When we think of conservation, our immediate thoughts go out to tigers and rhinos on the brink of extinction in Asia but little do we think about the conservation of the plants that surround them, and the role that all these species play in a very delicate eco-system.
Deforestation for both logging and to clear land for commercial plantations has been happening around the world for years now, and on such a vast scale that the deforestation process actually now accounts for around 20% of the world's total carbon dioxide emissions.
Musical instruments such as violins are made from rosewood
Obviously besides this enormous release of waste material into our atmosphere, deforestation also means that hundreds of thousands of species, both plants and animals alike, are either made homeless or fatally injured in the process, something which can be devastating to species that are already under threat.
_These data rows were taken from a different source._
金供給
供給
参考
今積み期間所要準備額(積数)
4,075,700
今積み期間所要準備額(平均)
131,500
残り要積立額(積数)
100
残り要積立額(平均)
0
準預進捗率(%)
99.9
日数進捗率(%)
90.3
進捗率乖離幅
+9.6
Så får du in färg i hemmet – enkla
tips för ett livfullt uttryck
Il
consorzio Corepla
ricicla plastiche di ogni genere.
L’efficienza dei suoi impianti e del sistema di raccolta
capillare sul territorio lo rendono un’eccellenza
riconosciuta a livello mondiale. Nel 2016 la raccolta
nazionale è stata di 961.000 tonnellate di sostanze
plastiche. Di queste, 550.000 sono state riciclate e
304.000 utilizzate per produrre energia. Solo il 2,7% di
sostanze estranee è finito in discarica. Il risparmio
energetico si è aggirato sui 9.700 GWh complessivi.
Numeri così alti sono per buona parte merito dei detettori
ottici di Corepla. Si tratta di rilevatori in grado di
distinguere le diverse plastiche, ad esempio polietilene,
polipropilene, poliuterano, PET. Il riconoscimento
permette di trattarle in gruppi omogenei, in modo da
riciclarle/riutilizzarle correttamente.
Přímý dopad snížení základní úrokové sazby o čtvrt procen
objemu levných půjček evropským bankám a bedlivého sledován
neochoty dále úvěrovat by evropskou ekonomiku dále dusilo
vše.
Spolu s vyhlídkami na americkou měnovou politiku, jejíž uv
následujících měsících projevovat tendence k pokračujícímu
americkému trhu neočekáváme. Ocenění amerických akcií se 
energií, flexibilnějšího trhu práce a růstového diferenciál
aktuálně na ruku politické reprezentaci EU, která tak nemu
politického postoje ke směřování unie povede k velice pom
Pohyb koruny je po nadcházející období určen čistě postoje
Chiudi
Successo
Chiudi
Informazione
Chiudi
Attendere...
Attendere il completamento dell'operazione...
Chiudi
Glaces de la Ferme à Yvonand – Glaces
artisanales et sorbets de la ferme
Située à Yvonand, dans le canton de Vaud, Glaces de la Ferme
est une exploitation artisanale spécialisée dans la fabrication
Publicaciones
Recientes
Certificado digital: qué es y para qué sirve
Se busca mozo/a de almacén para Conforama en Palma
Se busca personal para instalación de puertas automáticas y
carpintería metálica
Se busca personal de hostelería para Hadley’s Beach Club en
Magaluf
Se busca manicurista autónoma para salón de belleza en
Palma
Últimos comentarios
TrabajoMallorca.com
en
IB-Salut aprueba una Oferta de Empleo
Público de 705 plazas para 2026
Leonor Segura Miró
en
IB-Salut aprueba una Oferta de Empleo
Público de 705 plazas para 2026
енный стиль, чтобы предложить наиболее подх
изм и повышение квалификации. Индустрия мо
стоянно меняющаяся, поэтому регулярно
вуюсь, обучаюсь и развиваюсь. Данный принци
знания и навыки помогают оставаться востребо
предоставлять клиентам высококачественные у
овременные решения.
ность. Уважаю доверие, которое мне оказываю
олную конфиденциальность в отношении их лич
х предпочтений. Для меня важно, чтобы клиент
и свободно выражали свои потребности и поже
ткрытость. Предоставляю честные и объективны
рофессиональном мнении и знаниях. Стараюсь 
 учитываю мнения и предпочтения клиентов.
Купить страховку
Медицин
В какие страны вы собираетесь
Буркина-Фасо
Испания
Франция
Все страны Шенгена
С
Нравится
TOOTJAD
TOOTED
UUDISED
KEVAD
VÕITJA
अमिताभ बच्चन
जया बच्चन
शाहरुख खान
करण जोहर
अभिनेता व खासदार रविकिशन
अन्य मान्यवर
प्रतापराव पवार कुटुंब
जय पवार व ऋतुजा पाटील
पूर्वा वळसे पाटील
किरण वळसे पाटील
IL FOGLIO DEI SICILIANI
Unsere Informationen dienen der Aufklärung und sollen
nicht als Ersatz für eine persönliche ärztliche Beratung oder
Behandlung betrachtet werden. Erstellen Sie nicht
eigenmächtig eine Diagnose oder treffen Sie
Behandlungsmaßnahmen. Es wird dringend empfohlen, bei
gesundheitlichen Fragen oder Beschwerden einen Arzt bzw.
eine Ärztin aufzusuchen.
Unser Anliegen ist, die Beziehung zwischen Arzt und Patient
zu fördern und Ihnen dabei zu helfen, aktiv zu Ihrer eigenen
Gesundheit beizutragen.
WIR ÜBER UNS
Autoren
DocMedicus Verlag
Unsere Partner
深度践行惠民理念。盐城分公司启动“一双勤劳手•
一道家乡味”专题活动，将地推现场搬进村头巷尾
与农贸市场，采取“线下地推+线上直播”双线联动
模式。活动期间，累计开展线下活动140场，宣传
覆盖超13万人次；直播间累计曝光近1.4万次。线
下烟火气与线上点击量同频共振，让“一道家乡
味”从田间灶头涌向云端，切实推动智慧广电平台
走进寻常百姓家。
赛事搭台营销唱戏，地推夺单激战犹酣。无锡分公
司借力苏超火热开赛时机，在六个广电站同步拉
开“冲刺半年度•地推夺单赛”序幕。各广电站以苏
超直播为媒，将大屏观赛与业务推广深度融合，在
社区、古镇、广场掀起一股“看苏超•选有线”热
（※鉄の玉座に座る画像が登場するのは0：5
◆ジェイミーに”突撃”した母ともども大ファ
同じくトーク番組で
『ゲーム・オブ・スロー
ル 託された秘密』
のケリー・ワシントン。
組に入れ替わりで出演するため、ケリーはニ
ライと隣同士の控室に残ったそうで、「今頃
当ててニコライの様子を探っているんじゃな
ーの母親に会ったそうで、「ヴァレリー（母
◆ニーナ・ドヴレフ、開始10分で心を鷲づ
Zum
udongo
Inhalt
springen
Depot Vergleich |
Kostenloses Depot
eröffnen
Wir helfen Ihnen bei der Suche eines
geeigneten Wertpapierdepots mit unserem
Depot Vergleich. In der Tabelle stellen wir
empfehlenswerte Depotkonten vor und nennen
Last month saw the announcement by CITES of the protection of a number of precious woods native to the island of Madagascar, in an attempt to try to take control of illegal logging which has grown rapidly in Madagascar over the past year. The move mainly sees the protection of Madagascar's rosewood and ebony trees.
Illegal Rosewood Logging
The new listing for these precious woods now bans the illegal trade of them and means that other countries are now able to enforce the laws should they come into contact with the offenders. And with further evaluation of Madagascar's precious woods set to be carried out in 2013, this really is a positive step for timber conservation on the island.